Secara finansial, Barcelona mengalami kerugian besar akibat absennya Camp Nou. Menurut The Athletic, klub memperkirakan kehilangan sekitar 90 juta euro (Rp1,733 triliun) per musim ketika bermarkas di Montjuic, sehingga total kerugian kini mencapai sekitar 180 juta euro (Rp3,467 triliun). Selain itu, keterlambatan pembangunan juga menghambat strategi finansial, termasuk rencana penjualan pendapatan masa mendatang dari VIP box senilai 100 juta euro (Rp1,926 triliun) yang seharusnya membantu batas gaji klub LaLiga.
Dari sisi olahraga, ketidakpastian stadion memberikan dampak langsung kepada persiapan tim. Pemain dan staf tidak mengetahui pasti di mana mereka akan bermain hingga mendekati hari pertandingan, sesuatu yang hampir tidak pernah dialami klub besar lainnya. Bahkan laga Liga Champions Eropa 2025/2026 melawan Paris Saint-Germain (PSG) pada Oktober 2025 belum jelas akan digelar di mana, karena Camp Nou belum pasti lolos inspeksi UEFA.
Dari segi reputasi, kegagalan mengelola proyek strategis ini membuat Barcelona dipandang buruk. Manajemen klub dinilai terlalu sering mengandalkan improvisasi dan keputusan jangka pendek, sebagaimana terlihat dari kepemimpinan Joan Laporta yang kerap menunda masalah ke depan. Sponsor utama, seperti Spotify, pun tidak dapat maksimal memanfaatkan eksposur karena stadion masih berbentuk proyek konstruksi dan bukan arena megah sebagaimana dijanjikan.

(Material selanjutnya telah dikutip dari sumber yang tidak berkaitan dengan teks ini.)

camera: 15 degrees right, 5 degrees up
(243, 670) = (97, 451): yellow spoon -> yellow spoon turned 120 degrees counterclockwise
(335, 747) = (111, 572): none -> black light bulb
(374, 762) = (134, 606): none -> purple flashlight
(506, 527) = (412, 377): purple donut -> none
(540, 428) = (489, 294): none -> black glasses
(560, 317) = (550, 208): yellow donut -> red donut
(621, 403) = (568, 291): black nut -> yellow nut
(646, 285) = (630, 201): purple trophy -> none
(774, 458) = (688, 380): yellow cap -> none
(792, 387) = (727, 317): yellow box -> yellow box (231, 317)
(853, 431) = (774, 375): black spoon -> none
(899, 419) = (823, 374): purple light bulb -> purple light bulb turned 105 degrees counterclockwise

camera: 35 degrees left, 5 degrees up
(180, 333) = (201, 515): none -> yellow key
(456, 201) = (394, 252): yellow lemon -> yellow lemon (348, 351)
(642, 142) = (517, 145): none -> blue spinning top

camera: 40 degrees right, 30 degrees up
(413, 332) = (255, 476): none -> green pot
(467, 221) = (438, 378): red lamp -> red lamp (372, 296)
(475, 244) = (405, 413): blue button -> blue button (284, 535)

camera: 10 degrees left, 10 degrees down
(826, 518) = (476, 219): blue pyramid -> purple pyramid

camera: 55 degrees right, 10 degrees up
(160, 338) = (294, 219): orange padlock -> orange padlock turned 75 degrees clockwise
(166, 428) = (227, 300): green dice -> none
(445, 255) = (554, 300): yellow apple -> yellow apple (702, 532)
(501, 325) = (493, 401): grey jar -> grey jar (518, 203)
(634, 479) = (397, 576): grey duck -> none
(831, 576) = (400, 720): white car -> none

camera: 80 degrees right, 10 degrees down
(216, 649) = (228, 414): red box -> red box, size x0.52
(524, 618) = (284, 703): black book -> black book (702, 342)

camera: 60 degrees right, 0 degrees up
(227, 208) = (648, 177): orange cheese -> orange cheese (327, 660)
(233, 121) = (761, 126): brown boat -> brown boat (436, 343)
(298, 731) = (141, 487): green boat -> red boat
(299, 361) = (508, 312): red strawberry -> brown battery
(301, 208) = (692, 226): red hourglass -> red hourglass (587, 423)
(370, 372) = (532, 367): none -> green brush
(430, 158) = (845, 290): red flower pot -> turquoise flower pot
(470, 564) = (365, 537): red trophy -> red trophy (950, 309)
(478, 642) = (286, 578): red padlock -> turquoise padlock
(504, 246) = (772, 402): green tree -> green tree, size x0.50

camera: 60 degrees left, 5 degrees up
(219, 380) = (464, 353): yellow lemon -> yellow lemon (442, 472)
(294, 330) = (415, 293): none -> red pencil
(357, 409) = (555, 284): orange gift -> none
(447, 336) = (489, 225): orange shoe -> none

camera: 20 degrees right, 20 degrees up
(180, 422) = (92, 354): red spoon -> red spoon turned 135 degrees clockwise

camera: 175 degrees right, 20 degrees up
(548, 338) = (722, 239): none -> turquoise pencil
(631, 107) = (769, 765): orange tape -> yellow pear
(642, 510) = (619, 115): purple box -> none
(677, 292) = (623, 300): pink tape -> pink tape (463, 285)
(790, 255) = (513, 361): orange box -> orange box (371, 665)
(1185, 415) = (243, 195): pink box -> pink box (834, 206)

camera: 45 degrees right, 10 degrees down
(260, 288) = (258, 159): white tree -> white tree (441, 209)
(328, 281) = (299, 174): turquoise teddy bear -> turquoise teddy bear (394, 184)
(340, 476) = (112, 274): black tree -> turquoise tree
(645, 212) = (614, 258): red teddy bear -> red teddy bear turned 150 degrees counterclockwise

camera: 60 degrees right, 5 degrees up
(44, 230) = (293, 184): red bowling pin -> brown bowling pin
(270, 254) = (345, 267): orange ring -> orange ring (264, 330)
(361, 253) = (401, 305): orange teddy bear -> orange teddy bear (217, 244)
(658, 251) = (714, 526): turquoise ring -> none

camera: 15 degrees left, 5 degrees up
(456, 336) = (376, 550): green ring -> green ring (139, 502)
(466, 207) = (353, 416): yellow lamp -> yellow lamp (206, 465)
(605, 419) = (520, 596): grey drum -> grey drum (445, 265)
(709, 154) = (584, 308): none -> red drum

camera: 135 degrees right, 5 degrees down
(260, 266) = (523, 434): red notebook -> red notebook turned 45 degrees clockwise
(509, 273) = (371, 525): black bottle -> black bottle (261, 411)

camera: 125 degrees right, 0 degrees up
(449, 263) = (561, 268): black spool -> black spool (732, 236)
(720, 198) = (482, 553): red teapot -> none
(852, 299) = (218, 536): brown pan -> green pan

Penundaan pembangunan Camp Nou memperlihatkan betapa rapuhnya perencanaan besar Barcelona dalam beberapa tahun terakhir. Klub yang seharusnya tampil dengan stabilitas kini justru terjebak dalam ketidakpastian yang merugikan dari sisi finansial, olahraga, hingga citra global mereka.